'Underlying Assets' is explained in detail and with examples in the Trading edition of the Herold Financial Dictionary, which you can get from Amazon in Ebook or Paperback edition.
Underlying assets refer to any asset or valuable commodity which determines the value of a derivative based upon the asset. This term is frequently and importantly utilized to discuss derivatives trading. Options are a good example of this. Derivatives themselves prove to be financial instruments that investors trade. Their price is derived from the asset that underlies them. This underlying asset will be the investible instrument like an individual stock, a stock market index, a currency or currency pair, a commodity, or futures. The price of the derivatives will be based upon these.
Options for a given stock provides the holder of the option with the right (but not the obligation) to purchase or sell the stock at a certain strike price (a given price point) on a particular date at some expiration point (a future date that is predetermined). In the case of an option, the underlying assets will always amount to the stock of the company in question.
This underlying asset helps to identify the financial instrument in the agreement that gives the contract its value. Investors in such a contract will always have the right, or option, to purchase the underlying assets for a pre-arranged price on the expiration date. The asset that underlies the contract provides the security of the agreement itself. The two trading parties consent to exchange the underlying asset if necessary as a contract clause in the derivative agreement.
Famed and legendary investor Warren Buffet has notoriously and correctly declared such derivatives to be “financial weapons of mass destruction.” This proved to be the case in the Global Financial Crisis of 2008-2009. A wide range of derivatives based on shaky underlying assets literally blew up the world economy and banking system in financial carnage that is still reverberating throughout the economies of the world nearly ten years later.
Take some real world examples that will help to clarify the complex ideas. Berkshire Hathaway sells stock market index put options on worldwide stock market indices that range from the FTSE 100 in London to the American-based S&P 500. These options are unusual because the do not have an expiration date until the years ranging from January of 2018 to January of 2026. On those particular dates of the varying contracts, it will be the underlying assets of the relevant stock market indices which will decide the amount of money that Berkshire pays out to the option holders.
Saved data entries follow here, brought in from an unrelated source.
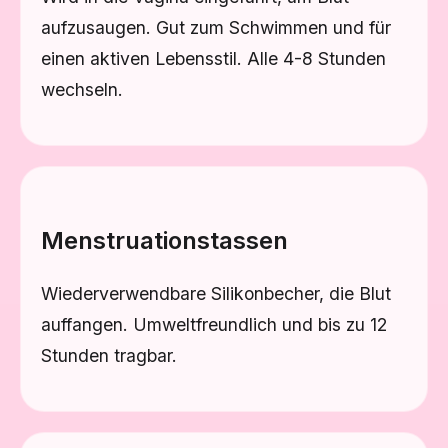
aufzusaugen. Gut zum Schwimmen und für
einen aktiven Lebensstil. Alle 4-8 Stunden
wechseln.
Menstruationstassen
Wiederverwendbare Silikonbecher, die Blut
auffangen. Umweltfreundlich und bis zu 12
Stunden tragbar.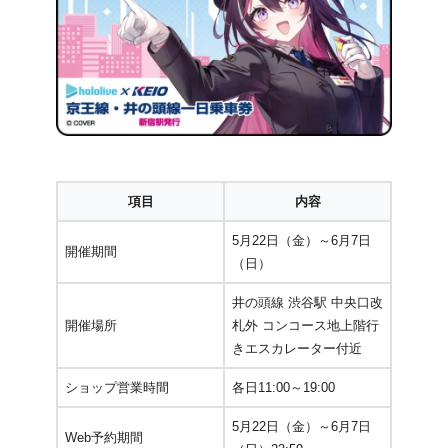
項目
内容
5月22日（金）～6月7日
開催期間
（日）
井の頭線 渋谷駅 中央口改
開催場所
札外 コンコース地上階行
きエスカレーター付近
ショップ営業時間
各日11:00～19:00
5月22日（金）～6月7日
Web予約期間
In theory, the indices could approach zero, though this is highly unlikely. Yet Berkshire Hathaway would be forced to come out of pocket to the amount of up to $27.6 billion to these put holders if they did. When Berkshire sold these puts, they received $4.2 billion as premiums for their risk when they sold these during the years from 2004 to 2008. Guarantor of the options and Berkshire Hathaway founder Warren Buffet has cheerfully invested these billions in premiums and made considerable returns on them since those years in which they sold them.
Another classic example surrounds PepsiCo. The California-based company always reports its earnings in U.S. dollars. Yet it has operations all over the world because of its diversified soft drinks, bottled water, chips and snacks, alternative energy drinks like PowerAde, and juices divisions. This means that it must borrow, invest, and earn money in a range of currencies on every continent. The company has utilized currency swap agreements to help reduce the volatility of changing currency exchange rates on its costs to borrow and earn money in other currencies. The underlying assets would be Euros, British pounds sterling, Canadian dollars, Australian dollars, Japanese yen, Swiss francs, and other major world currencies.
In the end, there are literally trillions worth of derivatives which derive their actual value from an underlying asset of one type or another. This might be interest rates determined in London (the now-infamous LIBOR), stock market index values, or oil and gold hard commodities. Such derivatives make it possible for investors to engage with another party in a zero sum game where the stakes depend on the rises and fails of most any asset or market in the world. Neither party has to be directly involved in the underlying market or asset, thanks to these financial weapons of mass destruction called derivatives.